Alfaro fue, en sus últimos años, concejal socialista del Ayuntamiento de Zaragoza. Lidió con un departamento, el de Acción Social, para el que hace falta tener estómago. Erradicar el chabolismo fue su eje político y su reto más personal.


Su poesía recogida en Esa otra ciudad refleja sus inquietudes cívicas expresadas en versos justicieros. Como dijo Antón Castro: “jamás quiso que nada le fuese ajeno”. 


El Silbo Vulnerado se sumó desde el primer momento a este justo recuerdo, que tiene también un algo de reivindicación. 

Conservo algunos recuerdos del personaje, al que en mi juventud veía en tertulias de artes y de letras. También en algún cenáculo conmemorativo de la fecha que es hoy. Pero hay un recuerdo esencial, de cuando Rosendo Tello lo trajo al instituto, Delegada 1 del Goya, a darnos una conferencia.  Allí descubrimos que la literatura, la música, la plástica, el cine… no eran artes estancas, impermeables. Para mí, los consejos de Alfaro eran importantes, porque ese hombre no había hecho películas de indios sino que había recreado en la pantalla las palabras de Jorge Manrique y de Antonio Machado. Entre otras cosas, claro.
Así, pues, hoy, tras la presentación de la exposición, que hará el director del CC Delicias, Jesús Medalón, y alguna autoridad no confirmada, saldremos al escenario para recitar, con Dolos al violonchelo, dos poemas, “Margen izquierda” y “El personal”, que aquí copiamos:

EL PERSONAL



Hay quien vive su vida en el trabajo

y quien vive del trabajo de los otros,

y quien no sabe vivir, aunque trabaje.

Hay quien tiene esperanza y quien piensa.

Amigos y enemigos, ajenos y cercanos,

comiendo y bebiendo, decidiendo, ejecutando,

mirando, calculando y lamentándose continuamente

de la fortuna ajena y aun de la propia.
########################################
• POR HACER
A - Di si cada afirmación concuerda con el texto sobre Alfaro, respondiendo sí o no y citando literalmente las palabras que lo deciden. (i) Alfaro fue concejal socialista del Ayuntamiento de Zaragoza. (ii) El Silbo Vulnerado se sumó al recuerdo cuando ya estaba avanzado. (iii) Los poemas se recitarán con acompañamiento de piano.
B - Transcribe sin cambios el fragmento del texto sobre Alfaro que comienza con las palabras "Amigos y enemigos, ajenos" y termina con "de la propia.".
########################################
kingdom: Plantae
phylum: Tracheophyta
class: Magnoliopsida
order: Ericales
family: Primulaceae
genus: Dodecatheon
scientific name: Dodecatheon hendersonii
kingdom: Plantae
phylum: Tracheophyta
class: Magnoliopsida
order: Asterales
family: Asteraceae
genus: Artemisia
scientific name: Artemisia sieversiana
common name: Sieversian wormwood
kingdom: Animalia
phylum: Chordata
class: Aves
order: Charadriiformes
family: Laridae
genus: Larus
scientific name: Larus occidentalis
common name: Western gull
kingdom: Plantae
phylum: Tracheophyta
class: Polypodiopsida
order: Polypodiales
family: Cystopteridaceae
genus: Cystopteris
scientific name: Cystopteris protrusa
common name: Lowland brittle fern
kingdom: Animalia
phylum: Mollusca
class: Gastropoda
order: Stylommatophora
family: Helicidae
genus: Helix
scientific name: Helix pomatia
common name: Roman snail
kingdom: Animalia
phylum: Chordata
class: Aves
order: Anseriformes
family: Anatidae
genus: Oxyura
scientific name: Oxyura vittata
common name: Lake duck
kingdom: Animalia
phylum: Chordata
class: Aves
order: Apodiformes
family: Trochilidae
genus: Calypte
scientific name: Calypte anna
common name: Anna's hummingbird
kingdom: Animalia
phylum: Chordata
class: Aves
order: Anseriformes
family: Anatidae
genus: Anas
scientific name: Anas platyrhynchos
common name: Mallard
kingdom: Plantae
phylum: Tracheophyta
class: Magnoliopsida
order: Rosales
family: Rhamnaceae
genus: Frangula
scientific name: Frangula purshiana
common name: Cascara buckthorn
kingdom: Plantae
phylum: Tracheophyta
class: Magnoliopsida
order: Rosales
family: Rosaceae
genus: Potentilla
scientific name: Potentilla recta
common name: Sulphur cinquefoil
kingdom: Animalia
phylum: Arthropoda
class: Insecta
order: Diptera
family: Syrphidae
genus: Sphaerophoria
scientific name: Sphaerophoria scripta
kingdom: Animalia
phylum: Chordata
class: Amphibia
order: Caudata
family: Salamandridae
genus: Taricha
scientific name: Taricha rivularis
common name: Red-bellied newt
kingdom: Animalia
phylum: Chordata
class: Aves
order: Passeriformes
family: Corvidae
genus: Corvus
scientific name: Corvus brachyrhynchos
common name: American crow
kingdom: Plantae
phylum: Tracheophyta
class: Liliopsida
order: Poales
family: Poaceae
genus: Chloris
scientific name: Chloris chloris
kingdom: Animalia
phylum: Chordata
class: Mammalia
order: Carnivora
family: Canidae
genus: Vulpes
########################################
• RESPUESTAS DADAS
A -
(i) Sí: “Alfaro fue, en sus últimos años, concejal socialista del Ayuntamiento de Zaragoza.”
(ii) No: “El Silbo Vulnerado se sumó desde el primer momento a este justo recuerdo”.
(iii) No: “con Dolos al violonchelo”.

B -
Amigos y enemigos, ajenos y cercanos,

comiendo y bebiendo, decidiendo, ejecutando,

mirando, calculando y lamentándose continuamente

de la fortuna ajena y aun de la propia.